▶ _Dataset entries_:
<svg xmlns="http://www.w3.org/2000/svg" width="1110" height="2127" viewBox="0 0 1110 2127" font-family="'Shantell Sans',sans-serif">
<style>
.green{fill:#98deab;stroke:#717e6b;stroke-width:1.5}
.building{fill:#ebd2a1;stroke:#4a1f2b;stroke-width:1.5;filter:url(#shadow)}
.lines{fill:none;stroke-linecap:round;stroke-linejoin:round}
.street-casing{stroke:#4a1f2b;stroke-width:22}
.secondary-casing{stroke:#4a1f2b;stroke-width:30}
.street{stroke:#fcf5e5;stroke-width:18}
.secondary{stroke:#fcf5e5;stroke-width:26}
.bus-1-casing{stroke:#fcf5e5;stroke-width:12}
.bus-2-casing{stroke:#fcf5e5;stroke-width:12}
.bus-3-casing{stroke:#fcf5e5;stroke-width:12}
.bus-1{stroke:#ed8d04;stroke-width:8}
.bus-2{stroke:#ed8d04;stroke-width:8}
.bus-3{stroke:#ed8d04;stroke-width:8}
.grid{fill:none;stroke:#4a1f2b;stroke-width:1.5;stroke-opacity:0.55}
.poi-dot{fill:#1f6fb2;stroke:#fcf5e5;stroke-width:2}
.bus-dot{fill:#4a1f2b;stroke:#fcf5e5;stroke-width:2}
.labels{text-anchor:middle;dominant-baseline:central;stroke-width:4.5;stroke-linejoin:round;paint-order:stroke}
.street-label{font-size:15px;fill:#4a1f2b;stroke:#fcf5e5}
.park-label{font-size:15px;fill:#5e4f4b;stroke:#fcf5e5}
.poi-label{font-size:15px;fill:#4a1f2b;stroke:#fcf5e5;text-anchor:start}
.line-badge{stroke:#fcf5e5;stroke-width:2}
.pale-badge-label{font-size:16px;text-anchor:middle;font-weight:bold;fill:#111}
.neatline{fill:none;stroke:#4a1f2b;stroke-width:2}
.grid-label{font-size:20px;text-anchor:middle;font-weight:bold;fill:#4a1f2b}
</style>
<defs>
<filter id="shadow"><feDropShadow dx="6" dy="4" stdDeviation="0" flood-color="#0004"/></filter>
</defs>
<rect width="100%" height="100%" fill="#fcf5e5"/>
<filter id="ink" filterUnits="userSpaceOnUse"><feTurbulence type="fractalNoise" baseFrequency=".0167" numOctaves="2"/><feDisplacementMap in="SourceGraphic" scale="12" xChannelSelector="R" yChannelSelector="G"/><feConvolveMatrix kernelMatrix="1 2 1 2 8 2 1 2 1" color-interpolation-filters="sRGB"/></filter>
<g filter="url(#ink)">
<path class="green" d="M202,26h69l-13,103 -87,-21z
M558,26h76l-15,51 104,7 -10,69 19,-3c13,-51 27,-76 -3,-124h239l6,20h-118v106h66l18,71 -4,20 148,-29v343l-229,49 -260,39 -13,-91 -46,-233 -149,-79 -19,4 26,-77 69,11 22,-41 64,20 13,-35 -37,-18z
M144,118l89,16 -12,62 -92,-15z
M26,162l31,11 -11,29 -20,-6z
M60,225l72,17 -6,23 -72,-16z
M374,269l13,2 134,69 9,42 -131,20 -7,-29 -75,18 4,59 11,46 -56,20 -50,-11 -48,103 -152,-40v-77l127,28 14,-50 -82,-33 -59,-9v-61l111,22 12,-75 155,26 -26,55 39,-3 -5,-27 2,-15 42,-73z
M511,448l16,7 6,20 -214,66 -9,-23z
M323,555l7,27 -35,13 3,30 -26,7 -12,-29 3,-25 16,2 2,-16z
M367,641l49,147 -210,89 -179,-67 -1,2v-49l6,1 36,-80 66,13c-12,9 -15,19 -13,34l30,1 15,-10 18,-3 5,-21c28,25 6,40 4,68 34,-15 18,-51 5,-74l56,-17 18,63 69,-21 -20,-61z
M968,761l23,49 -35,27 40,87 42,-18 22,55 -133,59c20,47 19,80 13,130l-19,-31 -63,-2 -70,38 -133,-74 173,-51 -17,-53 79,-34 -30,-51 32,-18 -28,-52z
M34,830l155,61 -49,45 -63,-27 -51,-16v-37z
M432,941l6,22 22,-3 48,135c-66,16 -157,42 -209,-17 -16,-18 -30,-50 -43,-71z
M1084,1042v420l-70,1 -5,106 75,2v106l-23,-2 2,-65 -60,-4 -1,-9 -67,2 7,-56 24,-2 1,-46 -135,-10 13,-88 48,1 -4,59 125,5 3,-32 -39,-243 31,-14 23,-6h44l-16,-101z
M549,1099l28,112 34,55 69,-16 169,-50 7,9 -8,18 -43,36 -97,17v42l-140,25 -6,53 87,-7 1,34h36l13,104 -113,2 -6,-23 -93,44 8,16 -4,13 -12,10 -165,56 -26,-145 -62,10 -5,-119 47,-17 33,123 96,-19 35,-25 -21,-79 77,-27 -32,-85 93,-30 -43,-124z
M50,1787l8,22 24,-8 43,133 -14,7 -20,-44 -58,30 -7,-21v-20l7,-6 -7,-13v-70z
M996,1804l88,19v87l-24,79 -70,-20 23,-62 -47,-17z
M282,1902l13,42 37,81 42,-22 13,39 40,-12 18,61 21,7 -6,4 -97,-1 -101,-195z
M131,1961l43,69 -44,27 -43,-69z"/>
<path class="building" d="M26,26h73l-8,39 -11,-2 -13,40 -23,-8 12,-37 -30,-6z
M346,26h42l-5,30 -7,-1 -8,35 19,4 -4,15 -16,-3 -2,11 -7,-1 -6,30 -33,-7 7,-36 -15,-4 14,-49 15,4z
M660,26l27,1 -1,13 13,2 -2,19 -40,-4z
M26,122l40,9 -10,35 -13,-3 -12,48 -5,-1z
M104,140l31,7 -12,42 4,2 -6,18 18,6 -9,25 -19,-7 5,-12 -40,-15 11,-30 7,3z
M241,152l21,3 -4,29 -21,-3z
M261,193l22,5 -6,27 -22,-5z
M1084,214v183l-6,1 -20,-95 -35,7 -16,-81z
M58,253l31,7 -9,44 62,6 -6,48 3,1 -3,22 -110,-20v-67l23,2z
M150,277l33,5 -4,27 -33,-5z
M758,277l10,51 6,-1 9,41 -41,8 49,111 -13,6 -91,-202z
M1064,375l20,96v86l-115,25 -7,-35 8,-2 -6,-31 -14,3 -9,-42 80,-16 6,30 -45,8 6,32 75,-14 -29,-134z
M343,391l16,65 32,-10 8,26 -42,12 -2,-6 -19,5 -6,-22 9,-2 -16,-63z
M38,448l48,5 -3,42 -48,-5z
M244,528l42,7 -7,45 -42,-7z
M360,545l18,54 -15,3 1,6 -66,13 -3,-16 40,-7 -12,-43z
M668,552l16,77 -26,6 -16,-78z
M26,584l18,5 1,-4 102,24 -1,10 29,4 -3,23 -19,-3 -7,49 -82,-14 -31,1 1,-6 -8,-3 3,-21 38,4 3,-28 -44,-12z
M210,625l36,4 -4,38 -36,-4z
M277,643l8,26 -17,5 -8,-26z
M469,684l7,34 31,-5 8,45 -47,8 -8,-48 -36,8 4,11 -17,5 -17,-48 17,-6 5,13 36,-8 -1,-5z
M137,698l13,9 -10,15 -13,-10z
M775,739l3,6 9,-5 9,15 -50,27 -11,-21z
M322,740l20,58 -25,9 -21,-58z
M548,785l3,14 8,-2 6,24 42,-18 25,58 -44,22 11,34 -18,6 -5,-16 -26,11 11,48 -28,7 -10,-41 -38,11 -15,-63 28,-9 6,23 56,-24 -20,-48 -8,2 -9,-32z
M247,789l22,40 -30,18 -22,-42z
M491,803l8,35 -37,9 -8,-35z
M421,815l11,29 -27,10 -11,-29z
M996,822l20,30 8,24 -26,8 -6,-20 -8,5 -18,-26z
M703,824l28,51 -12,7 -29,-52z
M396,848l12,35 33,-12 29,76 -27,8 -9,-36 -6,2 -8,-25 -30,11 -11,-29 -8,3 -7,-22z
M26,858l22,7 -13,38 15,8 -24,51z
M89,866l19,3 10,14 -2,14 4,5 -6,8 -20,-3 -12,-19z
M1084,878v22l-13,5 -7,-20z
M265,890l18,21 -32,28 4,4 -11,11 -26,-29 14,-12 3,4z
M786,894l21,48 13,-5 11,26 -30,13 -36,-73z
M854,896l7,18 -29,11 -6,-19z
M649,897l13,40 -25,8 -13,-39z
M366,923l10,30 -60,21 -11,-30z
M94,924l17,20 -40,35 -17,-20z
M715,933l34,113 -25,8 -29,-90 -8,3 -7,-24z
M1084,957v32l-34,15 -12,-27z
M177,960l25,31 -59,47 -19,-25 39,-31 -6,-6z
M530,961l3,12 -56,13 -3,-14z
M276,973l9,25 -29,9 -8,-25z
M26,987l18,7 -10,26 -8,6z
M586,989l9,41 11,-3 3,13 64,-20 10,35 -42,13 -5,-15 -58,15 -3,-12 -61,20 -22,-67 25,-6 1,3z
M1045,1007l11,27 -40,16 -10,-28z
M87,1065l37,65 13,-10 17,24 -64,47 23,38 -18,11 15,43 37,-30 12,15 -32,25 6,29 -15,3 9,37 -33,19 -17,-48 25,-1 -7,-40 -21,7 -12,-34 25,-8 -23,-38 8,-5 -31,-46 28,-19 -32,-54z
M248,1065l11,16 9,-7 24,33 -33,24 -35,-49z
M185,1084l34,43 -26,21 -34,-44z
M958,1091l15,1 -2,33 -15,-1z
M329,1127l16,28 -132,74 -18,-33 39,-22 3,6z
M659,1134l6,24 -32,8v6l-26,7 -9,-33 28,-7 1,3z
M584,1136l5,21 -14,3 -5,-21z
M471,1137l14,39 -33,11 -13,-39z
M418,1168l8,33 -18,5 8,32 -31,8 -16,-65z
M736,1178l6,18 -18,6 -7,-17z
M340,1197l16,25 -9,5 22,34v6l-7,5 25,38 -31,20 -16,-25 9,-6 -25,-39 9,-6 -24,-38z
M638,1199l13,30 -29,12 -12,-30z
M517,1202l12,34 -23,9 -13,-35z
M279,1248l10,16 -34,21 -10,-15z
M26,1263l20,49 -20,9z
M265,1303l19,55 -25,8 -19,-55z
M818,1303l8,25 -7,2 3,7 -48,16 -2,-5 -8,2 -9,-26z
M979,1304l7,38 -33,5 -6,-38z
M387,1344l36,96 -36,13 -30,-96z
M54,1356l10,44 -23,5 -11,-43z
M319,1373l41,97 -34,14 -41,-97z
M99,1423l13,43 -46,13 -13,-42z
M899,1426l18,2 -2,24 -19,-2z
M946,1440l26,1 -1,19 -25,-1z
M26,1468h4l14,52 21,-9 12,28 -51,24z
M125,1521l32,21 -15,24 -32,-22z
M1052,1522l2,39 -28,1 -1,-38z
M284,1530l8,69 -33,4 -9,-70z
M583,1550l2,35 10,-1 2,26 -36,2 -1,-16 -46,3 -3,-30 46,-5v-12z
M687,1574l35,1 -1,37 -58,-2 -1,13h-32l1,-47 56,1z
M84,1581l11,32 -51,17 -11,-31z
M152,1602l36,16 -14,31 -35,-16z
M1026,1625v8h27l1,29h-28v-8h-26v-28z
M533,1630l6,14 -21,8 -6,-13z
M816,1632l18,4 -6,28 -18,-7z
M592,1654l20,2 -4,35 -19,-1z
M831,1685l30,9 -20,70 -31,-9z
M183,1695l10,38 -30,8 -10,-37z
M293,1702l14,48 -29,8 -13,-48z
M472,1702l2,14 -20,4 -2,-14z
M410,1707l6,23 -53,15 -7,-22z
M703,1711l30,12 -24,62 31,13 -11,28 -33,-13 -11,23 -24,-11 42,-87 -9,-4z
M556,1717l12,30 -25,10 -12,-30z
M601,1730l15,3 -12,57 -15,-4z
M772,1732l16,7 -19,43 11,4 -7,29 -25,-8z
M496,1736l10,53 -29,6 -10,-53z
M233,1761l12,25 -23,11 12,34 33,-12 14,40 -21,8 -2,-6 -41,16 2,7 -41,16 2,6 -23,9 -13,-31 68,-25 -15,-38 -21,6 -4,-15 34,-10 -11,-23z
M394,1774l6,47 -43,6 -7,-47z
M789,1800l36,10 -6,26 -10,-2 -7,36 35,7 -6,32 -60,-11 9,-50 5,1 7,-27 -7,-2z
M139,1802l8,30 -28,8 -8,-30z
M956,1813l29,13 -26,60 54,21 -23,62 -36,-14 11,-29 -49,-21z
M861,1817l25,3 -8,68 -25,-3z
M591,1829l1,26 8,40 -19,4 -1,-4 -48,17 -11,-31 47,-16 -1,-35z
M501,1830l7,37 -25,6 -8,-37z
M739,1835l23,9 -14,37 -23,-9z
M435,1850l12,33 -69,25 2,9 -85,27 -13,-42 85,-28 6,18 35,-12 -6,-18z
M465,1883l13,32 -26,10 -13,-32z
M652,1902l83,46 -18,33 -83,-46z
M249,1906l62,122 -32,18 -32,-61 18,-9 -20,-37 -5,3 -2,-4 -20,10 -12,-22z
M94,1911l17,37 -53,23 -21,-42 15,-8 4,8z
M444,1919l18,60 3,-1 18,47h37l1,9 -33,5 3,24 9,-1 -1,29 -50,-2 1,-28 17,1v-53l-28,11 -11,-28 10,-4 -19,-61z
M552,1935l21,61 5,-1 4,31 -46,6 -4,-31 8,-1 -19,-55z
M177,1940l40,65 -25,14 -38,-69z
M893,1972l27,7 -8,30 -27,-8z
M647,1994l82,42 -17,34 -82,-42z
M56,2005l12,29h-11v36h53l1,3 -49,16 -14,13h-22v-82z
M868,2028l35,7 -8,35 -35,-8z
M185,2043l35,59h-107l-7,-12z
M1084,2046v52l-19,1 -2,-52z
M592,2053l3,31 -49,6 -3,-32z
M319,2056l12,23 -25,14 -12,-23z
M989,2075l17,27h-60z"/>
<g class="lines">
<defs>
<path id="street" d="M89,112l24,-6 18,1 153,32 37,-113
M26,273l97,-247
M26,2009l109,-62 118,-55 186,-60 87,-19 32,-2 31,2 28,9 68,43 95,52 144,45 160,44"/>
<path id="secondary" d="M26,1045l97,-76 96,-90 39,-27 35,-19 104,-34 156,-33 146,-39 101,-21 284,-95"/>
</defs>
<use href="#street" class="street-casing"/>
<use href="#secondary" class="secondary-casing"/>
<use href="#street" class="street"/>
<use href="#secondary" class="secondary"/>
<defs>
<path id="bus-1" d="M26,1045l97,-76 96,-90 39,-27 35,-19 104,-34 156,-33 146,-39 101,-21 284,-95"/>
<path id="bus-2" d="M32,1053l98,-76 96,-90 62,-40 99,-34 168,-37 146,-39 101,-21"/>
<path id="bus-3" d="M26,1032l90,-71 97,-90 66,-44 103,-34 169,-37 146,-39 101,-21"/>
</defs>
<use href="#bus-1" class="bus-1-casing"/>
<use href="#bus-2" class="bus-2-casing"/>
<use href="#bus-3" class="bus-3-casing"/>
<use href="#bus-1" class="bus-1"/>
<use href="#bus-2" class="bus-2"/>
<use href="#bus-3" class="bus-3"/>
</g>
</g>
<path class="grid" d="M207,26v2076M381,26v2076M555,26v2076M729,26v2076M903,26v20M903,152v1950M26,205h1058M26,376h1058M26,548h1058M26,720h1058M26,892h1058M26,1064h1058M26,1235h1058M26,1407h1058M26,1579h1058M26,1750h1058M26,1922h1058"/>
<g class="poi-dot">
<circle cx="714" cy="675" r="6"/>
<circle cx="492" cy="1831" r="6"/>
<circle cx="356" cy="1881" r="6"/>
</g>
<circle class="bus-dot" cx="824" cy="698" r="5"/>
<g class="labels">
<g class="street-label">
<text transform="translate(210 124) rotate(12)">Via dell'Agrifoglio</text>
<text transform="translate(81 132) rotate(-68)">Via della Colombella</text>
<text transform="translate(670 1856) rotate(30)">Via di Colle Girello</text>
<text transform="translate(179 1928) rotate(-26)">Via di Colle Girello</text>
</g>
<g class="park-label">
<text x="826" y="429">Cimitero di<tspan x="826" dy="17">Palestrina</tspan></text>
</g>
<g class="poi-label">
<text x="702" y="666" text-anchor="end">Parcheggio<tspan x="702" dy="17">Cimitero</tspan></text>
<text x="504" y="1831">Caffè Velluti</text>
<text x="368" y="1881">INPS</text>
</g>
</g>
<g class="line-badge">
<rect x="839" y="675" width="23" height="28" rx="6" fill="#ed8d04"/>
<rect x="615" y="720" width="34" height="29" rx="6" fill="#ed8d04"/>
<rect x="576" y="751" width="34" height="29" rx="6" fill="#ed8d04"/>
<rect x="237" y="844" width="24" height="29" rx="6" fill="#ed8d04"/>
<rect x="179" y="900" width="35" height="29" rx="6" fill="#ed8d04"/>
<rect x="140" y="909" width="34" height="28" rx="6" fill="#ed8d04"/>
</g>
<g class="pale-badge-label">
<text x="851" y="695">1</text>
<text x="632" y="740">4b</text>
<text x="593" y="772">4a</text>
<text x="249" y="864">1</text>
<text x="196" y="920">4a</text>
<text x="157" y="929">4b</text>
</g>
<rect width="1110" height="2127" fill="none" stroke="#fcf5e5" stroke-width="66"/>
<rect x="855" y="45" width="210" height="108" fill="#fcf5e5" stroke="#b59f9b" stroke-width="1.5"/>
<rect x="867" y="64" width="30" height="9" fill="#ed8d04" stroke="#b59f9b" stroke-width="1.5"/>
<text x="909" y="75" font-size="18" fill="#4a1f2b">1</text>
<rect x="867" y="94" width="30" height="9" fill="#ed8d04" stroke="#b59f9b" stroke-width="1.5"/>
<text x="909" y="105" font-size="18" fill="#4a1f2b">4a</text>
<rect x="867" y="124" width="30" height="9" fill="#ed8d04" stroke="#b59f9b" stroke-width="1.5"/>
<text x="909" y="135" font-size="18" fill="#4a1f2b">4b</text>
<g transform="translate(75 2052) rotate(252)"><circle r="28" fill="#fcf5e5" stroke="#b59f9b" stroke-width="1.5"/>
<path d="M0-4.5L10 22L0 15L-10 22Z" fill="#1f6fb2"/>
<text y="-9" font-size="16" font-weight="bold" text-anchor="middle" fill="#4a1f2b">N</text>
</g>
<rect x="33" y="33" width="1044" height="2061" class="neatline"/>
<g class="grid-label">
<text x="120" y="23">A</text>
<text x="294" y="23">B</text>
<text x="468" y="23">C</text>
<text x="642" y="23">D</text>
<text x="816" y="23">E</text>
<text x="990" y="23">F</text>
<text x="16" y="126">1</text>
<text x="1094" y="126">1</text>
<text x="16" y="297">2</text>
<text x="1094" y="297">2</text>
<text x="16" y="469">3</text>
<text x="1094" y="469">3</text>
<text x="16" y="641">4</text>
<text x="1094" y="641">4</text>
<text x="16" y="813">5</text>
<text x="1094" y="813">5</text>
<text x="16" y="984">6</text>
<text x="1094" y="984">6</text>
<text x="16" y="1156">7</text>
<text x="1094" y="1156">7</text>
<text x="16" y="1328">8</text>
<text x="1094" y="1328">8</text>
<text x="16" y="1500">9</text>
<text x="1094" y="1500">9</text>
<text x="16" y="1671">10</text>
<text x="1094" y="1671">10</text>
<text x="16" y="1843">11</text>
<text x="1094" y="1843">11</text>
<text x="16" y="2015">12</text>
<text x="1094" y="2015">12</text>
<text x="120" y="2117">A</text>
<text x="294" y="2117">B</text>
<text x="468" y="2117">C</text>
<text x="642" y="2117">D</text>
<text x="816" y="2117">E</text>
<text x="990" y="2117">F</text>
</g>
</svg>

▶ _Problem to solve_: For each line of the data that includes the word "lines", return a copy of it.

▶ _The answer_:
.lines{fill:none;stroke-linecap:round;stroke-linejoin:round}
<g class="lines">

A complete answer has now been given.